By comparison, going from directing one single indie to a giant blockbuster is a real sink or swim scenario. Half of the guys on that list sunk, pushed deep under the water by grueling schedules, daunting special effects considerations, and domineering studio bosses and producers who figured an untested director can’t stand up for themselves and argue for their vision because, seriously, what real track record do they have to fall back on?

But Patty Jenkins pulled it off. So can Cathy Yan.

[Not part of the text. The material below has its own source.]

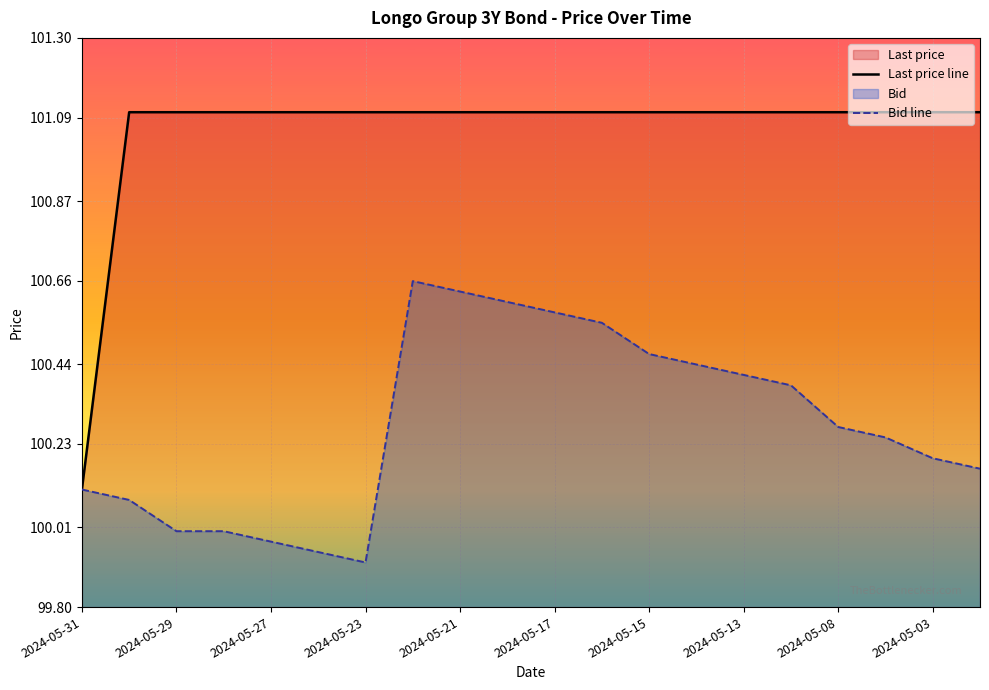

The Last price line series shows 101.1 at 2024-05-08. True or false?

True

One final note: back in 2015 when Trevorrow was the poster boy for some of Hollywood’s worst instincts one of the rallying cries was to simply extend the same privilege to women. Margot Robbie didn’t wait. She started her own production company, and eventually after making Suicide Squad she told WB she wanted a woman to direct her next cinematic turn as Harley Quinn. One assumes that unlike David Ayer Cathy Yan realizes there’s more to Harley than just low-angle shots of her in booty shorts.

 

 

2 comments

    1. MacLaren was hired for Wonder Woman, and worked on developing the script for a while. That whole entire ordeal might have soured her on blockbuster filmmaking. Like I said in the piece, the true ambition these days seems to be to get your own prestige TV show and gig as a showrunner. There’s still nothing quite like a big blockbuster movie that can turn into a cultural moment like Wonder Woman or Black Panther and inspire global water cooler conversations, but those are few and far between. Instead, it’s becoming increasingly common for producers and studio suits to force through reshoots, push directors around and generally regard them as disposable cogs in a machine. Meanwhile, cable and streaming offers more freedom, competitive budgets, and more hours of content to fill and thus more chances to dig deeper into story and character. So, I wouldn’t blame MacLaren if she’d rather do something HBO than some comic book movie for WB.

      But, I agree with your overall point – MacLaren’s more than proven her worth and should have been hired to direct one of these big movies long ago, if that’s something she wants.